- [What you should do]
Below are the entries; give again exactly the lines from the one mentioning "X109220000Y-106680000D03*" through the one mentioning "X92355000Y-72200000D03*", inclusive.

- [Source data]
======

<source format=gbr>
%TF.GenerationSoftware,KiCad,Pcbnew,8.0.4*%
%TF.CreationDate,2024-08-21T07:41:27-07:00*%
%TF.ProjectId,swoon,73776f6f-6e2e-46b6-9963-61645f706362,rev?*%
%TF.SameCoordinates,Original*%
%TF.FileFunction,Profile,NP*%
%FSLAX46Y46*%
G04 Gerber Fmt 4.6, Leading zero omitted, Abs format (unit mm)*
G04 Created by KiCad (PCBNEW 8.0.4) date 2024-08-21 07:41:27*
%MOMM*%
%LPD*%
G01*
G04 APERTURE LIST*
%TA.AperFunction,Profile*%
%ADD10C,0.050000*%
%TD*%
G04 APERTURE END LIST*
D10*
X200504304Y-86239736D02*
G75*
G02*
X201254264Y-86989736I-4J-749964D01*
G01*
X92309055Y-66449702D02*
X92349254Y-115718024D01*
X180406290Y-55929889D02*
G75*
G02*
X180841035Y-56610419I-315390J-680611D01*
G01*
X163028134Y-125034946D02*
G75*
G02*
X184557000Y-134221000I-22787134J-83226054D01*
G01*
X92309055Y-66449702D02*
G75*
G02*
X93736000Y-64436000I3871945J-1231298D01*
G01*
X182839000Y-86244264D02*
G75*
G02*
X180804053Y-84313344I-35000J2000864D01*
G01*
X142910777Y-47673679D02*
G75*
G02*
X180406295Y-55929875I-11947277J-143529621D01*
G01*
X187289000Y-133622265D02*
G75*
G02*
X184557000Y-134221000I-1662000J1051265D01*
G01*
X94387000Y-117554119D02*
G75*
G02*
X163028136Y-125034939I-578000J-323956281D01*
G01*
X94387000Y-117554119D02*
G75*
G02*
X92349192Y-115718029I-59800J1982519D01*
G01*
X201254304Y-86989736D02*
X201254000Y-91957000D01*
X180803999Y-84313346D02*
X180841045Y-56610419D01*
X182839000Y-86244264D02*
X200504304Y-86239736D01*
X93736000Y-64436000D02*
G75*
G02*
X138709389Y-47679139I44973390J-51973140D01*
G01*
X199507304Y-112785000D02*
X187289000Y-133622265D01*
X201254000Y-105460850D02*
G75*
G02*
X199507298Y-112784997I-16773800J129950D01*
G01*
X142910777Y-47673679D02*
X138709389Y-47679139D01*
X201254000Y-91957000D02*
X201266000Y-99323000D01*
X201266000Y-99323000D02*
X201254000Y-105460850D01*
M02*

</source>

======

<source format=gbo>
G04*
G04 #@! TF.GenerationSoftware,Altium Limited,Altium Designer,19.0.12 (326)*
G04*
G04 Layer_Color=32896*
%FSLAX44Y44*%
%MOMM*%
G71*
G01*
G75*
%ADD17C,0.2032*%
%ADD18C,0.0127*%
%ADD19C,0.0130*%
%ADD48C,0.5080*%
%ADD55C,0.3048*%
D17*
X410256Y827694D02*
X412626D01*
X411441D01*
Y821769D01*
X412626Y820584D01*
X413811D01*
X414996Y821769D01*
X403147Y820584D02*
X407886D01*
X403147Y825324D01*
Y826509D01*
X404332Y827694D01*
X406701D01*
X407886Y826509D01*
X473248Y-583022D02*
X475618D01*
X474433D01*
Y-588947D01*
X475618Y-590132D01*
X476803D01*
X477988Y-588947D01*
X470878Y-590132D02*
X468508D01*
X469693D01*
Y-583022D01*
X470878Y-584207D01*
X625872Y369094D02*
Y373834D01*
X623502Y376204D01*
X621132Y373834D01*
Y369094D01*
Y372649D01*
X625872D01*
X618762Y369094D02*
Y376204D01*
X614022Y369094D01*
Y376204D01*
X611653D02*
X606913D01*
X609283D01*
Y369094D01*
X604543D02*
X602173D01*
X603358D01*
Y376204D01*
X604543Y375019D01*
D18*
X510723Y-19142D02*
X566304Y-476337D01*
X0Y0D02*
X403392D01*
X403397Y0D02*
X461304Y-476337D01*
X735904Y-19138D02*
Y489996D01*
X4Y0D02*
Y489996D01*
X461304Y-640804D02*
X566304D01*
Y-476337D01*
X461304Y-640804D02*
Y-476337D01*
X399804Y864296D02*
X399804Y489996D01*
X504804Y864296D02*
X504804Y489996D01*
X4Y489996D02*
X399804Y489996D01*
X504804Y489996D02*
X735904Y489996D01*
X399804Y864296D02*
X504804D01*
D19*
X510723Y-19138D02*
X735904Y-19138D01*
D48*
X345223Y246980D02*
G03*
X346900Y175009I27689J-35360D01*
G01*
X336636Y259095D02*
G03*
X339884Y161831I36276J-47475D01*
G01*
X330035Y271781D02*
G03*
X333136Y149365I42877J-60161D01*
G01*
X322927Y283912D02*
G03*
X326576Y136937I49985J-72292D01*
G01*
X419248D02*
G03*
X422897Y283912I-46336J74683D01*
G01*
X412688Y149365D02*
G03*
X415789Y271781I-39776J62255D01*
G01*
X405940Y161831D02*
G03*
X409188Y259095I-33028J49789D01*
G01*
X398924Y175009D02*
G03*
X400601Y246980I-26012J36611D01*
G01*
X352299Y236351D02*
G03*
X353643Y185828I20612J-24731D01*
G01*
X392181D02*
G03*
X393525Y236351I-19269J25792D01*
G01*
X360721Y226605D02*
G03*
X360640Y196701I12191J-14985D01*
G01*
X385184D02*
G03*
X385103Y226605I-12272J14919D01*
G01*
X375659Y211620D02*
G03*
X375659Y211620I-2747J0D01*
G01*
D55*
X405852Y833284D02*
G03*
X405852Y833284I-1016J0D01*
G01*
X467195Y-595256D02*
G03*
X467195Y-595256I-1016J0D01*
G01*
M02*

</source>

======

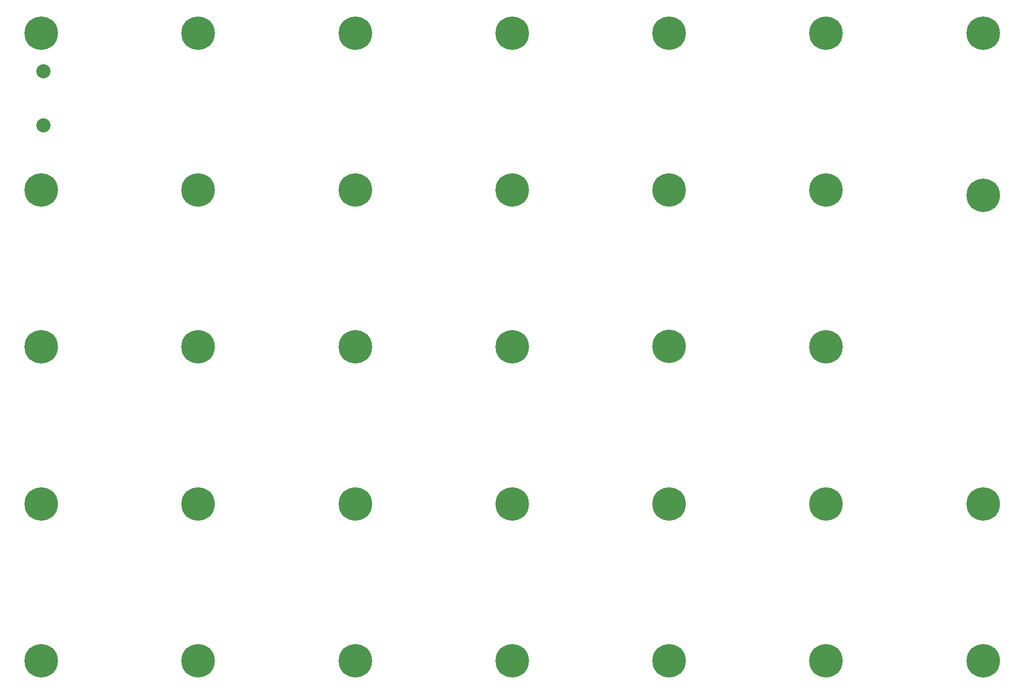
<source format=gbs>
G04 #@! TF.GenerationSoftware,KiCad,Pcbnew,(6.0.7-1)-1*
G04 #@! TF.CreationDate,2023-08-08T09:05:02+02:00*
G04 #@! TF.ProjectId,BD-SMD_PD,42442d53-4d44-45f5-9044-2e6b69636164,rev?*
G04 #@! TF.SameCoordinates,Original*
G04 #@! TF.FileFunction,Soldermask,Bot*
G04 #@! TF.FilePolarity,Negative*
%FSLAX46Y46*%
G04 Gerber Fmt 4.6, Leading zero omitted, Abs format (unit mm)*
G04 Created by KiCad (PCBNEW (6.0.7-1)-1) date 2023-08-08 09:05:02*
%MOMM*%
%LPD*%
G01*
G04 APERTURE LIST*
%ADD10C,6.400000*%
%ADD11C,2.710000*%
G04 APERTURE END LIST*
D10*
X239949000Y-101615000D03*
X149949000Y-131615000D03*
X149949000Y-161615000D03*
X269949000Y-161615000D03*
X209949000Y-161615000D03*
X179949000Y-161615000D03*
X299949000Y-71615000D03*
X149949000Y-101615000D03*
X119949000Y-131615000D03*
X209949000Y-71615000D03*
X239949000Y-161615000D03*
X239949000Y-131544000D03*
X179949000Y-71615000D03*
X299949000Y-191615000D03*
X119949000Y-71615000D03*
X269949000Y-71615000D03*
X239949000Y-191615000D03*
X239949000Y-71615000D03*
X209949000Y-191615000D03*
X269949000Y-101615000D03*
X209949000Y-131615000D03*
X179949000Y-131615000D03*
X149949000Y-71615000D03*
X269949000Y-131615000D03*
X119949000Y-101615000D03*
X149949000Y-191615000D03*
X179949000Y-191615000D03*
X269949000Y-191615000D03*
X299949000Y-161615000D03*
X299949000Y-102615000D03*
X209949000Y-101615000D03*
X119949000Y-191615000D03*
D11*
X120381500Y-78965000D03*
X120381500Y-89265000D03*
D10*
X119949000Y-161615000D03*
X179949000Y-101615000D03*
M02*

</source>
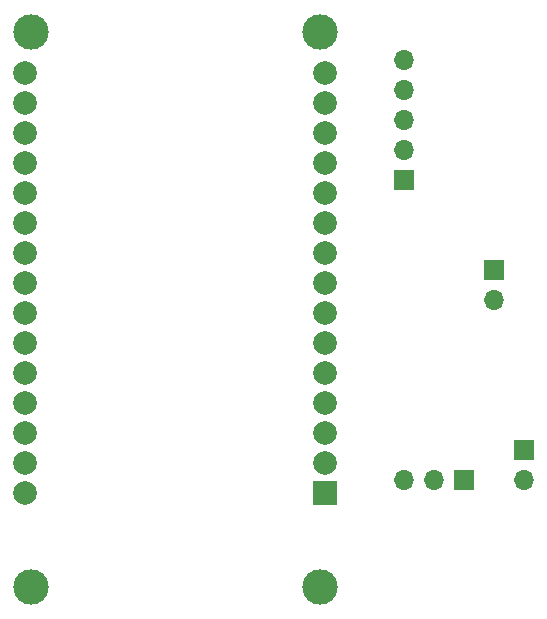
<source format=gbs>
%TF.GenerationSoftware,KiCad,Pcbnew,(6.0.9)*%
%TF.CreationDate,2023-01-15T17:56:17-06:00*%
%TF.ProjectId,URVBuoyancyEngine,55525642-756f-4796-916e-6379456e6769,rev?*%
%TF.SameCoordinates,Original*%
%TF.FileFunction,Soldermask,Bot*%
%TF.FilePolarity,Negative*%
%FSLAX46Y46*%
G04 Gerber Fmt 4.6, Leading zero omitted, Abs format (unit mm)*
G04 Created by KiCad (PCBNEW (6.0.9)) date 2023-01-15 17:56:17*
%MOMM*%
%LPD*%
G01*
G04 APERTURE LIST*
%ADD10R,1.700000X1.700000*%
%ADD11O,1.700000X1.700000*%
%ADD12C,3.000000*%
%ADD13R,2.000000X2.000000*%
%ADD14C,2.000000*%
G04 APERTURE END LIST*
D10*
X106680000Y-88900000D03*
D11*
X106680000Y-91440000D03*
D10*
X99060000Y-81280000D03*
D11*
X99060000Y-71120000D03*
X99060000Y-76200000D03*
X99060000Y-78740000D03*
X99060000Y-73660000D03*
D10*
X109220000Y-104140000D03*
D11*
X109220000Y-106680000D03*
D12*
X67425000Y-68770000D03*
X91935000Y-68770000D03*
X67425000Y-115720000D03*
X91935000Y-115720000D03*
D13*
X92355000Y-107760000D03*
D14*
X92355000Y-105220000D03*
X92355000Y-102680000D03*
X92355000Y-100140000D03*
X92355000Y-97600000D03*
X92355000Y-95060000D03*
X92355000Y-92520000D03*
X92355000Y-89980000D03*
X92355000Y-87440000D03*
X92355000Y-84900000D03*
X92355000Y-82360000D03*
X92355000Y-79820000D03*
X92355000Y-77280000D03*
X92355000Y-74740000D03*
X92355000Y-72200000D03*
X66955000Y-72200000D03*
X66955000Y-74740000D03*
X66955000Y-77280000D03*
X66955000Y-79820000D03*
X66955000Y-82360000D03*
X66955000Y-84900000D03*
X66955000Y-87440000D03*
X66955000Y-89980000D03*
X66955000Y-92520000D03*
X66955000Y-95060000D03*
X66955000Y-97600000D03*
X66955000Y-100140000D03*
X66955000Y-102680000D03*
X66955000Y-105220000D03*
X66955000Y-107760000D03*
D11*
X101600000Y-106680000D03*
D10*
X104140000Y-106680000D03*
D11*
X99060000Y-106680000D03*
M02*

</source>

======

- [Solution to this exercise]
X109220000Y-106680000D03*
D12*
X67425000Y-68770000D03*
X91935000Y-68770000D03*
X67425000Y-115720000D03*
X91935000Y-115720000D03*
D13*
X92355000Y-107760000D03*
D14*
X92355000Y-105220000D03*
X92355000Y-102680000D03*
X92355000Y-100140000D03*
X92355000Y-97600000D03*
X92355000Y-95060000D03*
X92355000Y-92520000D03*
X92355000Y-89980000D03*
X92355000Y-87440000D03*
X92355000Y-84900000D03*
X92355000Y-82360000D03*
X92355000Y-79820000D03*
X92355000Y-77280000D03*
X92355000Y-74740000D03*
X92355000Y-72200000D03*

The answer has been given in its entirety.